Saved data entries

------------

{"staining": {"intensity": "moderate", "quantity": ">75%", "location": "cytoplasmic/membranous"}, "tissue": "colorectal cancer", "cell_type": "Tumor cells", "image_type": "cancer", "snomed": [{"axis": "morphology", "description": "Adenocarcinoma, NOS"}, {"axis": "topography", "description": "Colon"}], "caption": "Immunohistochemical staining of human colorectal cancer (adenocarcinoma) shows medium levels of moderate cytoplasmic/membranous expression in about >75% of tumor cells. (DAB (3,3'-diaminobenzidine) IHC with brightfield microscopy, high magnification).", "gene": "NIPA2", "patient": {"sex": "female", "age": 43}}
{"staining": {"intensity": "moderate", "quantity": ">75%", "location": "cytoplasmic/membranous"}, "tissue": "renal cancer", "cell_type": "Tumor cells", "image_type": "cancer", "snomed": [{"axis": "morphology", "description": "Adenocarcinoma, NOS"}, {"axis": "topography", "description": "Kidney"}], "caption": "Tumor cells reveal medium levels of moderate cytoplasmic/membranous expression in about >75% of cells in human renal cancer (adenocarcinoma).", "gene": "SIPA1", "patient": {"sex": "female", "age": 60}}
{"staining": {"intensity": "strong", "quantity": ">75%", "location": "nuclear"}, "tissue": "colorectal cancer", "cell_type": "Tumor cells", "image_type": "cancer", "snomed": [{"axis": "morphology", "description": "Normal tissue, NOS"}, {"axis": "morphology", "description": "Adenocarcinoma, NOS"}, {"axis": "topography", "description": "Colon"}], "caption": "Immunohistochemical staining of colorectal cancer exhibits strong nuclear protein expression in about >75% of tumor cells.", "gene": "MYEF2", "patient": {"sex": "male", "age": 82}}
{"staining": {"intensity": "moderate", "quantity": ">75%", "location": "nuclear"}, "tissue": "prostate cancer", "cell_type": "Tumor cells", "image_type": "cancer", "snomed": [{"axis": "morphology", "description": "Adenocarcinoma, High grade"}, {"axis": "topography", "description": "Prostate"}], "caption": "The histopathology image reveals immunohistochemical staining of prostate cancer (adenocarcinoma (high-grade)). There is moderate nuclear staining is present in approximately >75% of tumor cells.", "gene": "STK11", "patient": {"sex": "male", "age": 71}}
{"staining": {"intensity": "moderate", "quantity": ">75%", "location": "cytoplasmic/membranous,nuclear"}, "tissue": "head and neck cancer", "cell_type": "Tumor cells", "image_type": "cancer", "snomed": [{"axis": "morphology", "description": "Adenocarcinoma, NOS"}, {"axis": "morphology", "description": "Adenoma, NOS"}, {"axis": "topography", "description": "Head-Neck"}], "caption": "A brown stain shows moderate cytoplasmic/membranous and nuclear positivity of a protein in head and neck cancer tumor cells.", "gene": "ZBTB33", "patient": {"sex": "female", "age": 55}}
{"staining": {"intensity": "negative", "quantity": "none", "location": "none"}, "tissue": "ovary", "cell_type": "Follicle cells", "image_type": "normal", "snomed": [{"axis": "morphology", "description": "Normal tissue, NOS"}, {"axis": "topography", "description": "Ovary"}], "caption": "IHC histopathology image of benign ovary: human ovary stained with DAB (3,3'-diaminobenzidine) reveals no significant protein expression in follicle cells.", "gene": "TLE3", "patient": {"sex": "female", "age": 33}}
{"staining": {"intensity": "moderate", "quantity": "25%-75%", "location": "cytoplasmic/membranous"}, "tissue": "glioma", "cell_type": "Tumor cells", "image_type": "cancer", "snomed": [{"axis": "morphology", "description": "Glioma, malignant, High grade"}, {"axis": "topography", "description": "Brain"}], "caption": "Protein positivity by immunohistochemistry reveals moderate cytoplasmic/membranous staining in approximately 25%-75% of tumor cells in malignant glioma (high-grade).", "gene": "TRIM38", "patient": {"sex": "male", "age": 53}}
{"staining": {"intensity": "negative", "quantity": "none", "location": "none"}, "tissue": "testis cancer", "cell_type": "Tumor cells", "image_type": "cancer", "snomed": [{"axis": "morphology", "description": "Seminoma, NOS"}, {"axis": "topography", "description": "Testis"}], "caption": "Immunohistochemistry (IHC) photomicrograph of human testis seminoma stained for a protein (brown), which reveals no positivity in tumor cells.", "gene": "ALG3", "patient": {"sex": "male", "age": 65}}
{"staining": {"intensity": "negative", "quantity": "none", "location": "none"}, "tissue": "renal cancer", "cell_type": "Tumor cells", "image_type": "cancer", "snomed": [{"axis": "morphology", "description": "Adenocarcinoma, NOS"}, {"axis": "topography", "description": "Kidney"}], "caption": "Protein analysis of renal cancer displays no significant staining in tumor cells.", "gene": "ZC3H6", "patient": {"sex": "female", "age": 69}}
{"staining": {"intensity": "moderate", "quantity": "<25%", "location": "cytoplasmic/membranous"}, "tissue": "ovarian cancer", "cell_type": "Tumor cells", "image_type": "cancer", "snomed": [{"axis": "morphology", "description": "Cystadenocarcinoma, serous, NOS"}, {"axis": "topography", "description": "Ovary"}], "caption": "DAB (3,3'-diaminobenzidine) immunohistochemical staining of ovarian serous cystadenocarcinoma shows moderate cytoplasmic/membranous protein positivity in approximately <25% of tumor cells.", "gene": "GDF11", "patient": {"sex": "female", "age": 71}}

------------

What you need to do
Your reply is to be the number of lines above in which the word "colorectal" appears, and nothing else.

Reply to the exercise
2